Funding Hurdles Ahead as Race Oncology Expands Clinical Programs for RC220
Race Oncology has announced pivotal new clinical trials for its lead asset RC220, aiming to accelerate regulatory approval in Acute Myeloid Leukemia and tackle resistance in Non-Small Cell Lung Cancer.
- Initiation of Phase 3 AML trial bridging RC110 to RC220
- Launch of Phase 1a/b NSCLC trial targeting EGFR mutation resistance
- RC220’s novel G4-binding mechanism underpins new lung cancer strategy
- Funding linked to shareholder exercise of piggyback options
- Ongoing cardioprotection and anticancer trials with doxorubicin continue
Expanding Clinical Horizons
Race Oncology has taken a significant step forward by announcing two new clinical programs for its proprietary drug RC220, targeting two critical cancer markets – Acute Myeloid Leukemia (AML) and Non-Small Cell Lung Cancer (NSCLC). These developments mark a strategic expansion designed to leverage RC220’s unique mechanism of action and address pressing unmet needs in oncology.
The company’s Phase 3 AML trial is particularly notable for its innovative design, which includes a bridging study to establish pharmacokinetic and pharmacodynamic equivalence between the new RC220 formulation and its predecessor, RC110. This approach aims to streamline regulatory approval by satisfying the US FDA’s Project Optimus requirements, potentially accelerating patient access to this therapy.
Targeting Resistance in Lung Cancer
In NSCLC, Race Oncology is advancing a Phase 1a/b trial focused on patients with EGFR-mutated tumors, a subgroup that currently faces inevitable resistance to tyrosine kinase inhibitors (TKIs) such as AstraZeneca’s Tagrisso®. The discovery that (E,E)-bisantrene, the active compound in RC220, binds to DNA/RNA G-quadruplex structures offers a novel mechanism to delay or prevent this resistance by silencing oncogenes like MYC and inhibiting multiple resistance pathways simultaneously.
This trial, named HARNESS-1, is well advanced in planning stages, with clinical sites and research organizations engaged across Sydney, Melbourne, and Brisbane. The study will assess safety, optimal dosing, and efficacy signals, including progression-free survival and circulating tumor DNA dynamics, aiming to fill a significant gap in lung cancer treatment where resistance limits long-term outcomes.
Sustained Focus on Cardioprotection
Alongside these new initiatives, Race Oncology continues its Phase 1a/b trial investigating RC220’s cardioprotective and anticancer effects when combined with doxorubicin, a widely used chemotherapy agent. This ongoing program underscores the company’s commitment to enhancing both efficacy and safety profiles in cancer treatment.
Funding and Future Outlook
Financially, Race Oncology is positioned to support its existing trials through mid-2027, with $11.3 million in cash reserves as of September 2025. The expansion into AML and NSCLC trials will be funded primarily through the exercise of piggyback options held by shareholders, including a significant stake held by CEO Dr Daniel Tillett. Approximately 18% of these options have already been converted, signaling shareholder confidence in the company’s clinical trajectory.

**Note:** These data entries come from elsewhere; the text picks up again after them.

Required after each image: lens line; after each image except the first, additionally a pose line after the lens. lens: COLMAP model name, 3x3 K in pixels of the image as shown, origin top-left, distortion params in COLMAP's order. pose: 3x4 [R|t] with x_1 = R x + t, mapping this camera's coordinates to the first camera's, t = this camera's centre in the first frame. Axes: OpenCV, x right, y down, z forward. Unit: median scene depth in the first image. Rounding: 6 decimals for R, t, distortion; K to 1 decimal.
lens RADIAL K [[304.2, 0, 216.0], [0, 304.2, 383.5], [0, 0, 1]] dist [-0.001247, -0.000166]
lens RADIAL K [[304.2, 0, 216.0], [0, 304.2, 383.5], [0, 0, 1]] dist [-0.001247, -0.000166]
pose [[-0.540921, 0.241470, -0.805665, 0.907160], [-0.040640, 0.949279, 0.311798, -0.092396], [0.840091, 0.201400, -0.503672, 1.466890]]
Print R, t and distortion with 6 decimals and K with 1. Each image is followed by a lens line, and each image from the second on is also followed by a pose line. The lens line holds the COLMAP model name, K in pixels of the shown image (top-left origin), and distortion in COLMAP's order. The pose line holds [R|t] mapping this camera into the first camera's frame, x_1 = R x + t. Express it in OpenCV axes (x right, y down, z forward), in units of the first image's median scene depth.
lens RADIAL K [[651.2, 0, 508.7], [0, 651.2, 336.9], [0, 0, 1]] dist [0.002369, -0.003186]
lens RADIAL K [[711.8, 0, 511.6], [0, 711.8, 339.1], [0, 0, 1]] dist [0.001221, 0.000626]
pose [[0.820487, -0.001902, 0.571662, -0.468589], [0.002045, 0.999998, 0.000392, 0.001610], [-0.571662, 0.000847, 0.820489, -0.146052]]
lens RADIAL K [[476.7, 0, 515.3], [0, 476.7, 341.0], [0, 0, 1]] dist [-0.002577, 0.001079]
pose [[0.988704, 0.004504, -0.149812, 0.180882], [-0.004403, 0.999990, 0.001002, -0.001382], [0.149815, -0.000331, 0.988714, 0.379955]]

Race Oncology’s CEO, Dr Daniel Tillett, highlighted the rapid progress from mechanistic discovery to clinical trial readiness in under nine months, emphasizing the potential to transform treatment paradigms for cancers with high unmet needs and substantial market opportunities.
Bottom Line?
Race Oncology’s dual trial launch sets the stage for pivotal data that could redefine treatment for AML and resistant lung cancer.
Questions in the middle?
- How quickly will Race Oncology secure full funding to commence these trials?
- What early clinical signals might emerge from the NSCLC trial regarding resistance delay?
- Could RC220’s MYC silencing mechanism unlock broader applications beyond AML and NSCLC?